• **TAREFA 1**
No trecho sobre a ditadura no Brasil, em que governo a prática da tortura foi iniciada e denunciada?
• **TAREFA 2**
Prossiga o trecho sobre a ditadura no Brasil a partir da última frase apresentada.

• **TRECHO**
Quem acha que houve um não acredita
(ou não gosta de admitir) que houve o
outro". Anos de chumbo, mas também
anos de ouro. Enquanto não for possível
encarar e estudar essa mistura com serenidade e rigor, a ditadura no Brasil continuará sendo um "cadáver no armário".
Poucos, muito poucos, levantaram-se
decididamente contra ela. De um lado, as
organizações da esquerda armada de ilusões, mais do que de armas, com seus escassíssimos efetivos (algumas centenas
de militantes, a grande maioria de jovens
de menos de 25 anos). De outro, os que
resistiram sem recorrer à violência: professores, advogados, eclesiásticos, políticos. Porém, como diria um deles, não havia nada a fazer. E, realmente, não havia
(Pedroso Horta). Para quem quisesse lutar, efetivamente, só havia porta batendo
na cara (José de Araújo Barreto).
A ditadura radicalizou-se com o tempo. Aprofundou-se. Escancarou-se. A
prática da tortura, iniciada e denunciada
ainda no governo Castelo Branco, este
improvável liberal, cujo renome se deve
mais ao horror que o sucedeu do que a
suas próprias e escassas virtudes, foi se
convertendo, pouco a pouco, em política
de Estado. No processo, predominariam
cada vez mais a truculência, a criminalidade e a "anarquia" da sinistra "comunidade de informações". Derivando em
delinquência, da qual seriam tipos emblemáticos o delegado Fleury e o capitão
Ailton Guimarães, celebrados pelo regime. Uma gangrena.

• **DADOS FORNECIDOS**
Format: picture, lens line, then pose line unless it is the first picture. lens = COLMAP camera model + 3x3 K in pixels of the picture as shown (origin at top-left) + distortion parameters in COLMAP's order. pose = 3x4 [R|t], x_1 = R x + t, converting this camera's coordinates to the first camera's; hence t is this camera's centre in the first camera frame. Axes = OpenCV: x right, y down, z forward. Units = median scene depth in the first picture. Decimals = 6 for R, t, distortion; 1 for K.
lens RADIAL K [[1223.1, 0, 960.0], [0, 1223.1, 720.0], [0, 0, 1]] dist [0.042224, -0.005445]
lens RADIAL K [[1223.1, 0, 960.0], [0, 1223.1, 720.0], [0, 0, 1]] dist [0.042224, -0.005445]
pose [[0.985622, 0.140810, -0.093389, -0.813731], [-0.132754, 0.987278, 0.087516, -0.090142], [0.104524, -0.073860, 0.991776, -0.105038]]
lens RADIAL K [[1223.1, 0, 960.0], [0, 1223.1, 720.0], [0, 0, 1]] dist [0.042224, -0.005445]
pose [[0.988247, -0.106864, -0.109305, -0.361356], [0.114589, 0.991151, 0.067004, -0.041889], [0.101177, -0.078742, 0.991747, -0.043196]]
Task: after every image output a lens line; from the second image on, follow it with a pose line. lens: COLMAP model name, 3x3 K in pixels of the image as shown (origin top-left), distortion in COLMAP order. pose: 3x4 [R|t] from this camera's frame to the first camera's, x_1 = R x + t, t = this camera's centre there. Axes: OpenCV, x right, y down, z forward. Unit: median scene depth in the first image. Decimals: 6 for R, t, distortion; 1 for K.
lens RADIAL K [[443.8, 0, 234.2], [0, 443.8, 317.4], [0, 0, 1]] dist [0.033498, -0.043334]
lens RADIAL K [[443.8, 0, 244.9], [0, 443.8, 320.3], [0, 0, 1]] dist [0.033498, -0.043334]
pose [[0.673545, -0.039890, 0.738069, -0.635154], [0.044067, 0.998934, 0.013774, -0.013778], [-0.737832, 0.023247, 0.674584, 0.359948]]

• **RESPOSTA 1**
No governo Castelo Branco.

• **RESPOSTA 2**
A metáfora dos porões, empregada pelo autor, assombrando e atemorizando
as gentes, sugere atividades ocultas, segredo. Será adequada? As evidências
abundantes, relacionadas no texto de
Gaspari, mostram desde o início a conciliação do regime com a tortura. Mais do
que isso: a conivência. Ainda: o estímulo,
a proteção, a racionalização (uma decorrência da política de segurança e um recurso funcional), o elogio, a condecoração. As torturas não eram produto da
anarquia, mas derivavam de uma ordem, encarnavam a Ordem. Onde seria
mais próprio figurá-las? Nos porões? Ou
nas salas de estar -ou de reunião- onde se decidiam?
Na análise da esquerda armada, Gaspari desafia mais uma vez as teses correntes, mostrando à exaustão que seus
militantes nunca foram "braço armado"
da resistência democrática, mas partidários de uma revolução violenta cujo programa -e ambição- era fazer do Brasil
um país socialista, um Cubão, na maneira jocosa do autor, o que não deixará de
atrair a ira dos mais ortodoxos, que teimam em não reconhecer que "direitos
humanos" e "democracia" só se converteram em valores para amplos setores
das esquerdas (armados e desarmados) a
partir da segunda metade dos anos 70 (e
"encore"!). Problemática é uma certa
tendência a apresentar, em muitos momentos, a esquerda armada como "equivalente", pela esquerda, dos chamados
"porões", pela direita. Considerando a
desproporção de forças, e o fato de que
um lado tinha o Estado do seu lado, trata-se de um exercício discutível, para dizer o menos.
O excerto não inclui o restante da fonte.